For this exercise, reproduce the entries below exactly, but only from the line containing "Senior Semi-State Advisor" through the line containing "in the area |", both included.

Saved data entries

# # #

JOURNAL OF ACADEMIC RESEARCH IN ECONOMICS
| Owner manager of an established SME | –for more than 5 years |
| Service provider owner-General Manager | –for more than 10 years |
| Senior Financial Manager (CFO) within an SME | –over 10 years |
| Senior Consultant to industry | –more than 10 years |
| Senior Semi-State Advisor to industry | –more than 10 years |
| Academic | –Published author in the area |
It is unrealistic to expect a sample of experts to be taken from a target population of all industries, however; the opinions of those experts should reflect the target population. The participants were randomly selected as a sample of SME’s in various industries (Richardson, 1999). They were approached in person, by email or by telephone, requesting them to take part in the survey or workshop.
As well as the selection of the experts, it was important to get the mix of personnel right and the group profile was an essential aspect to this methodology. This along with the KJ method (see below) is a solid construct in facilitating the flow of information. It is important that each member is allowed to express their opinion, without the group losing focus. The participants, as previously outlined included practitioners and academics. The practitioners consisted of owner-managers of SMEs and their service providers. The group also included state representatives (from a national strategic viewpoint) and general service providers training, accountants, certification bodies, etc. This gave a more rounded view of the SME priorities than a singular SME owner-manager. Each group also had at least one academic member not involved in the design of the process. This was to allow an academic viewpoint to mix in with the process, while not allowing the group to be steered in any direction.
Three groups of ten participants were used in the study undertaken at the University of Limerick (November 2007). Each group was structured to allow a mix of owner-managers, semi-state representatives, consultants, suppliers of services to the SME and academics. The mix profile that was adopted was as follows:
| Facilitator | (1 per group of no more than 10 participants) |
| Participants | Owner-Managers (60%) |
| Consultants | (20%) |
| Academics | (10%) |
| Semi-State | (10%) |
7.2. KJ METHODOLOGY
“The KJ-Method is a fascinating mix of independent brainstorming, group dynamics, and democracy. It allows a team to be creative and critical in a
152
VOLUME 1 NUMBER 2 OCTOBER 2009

# # #

__Written solution__:
| Senior Semi-State Advisor to industry | –more than 10 years |
| Academic | –Published author in the area |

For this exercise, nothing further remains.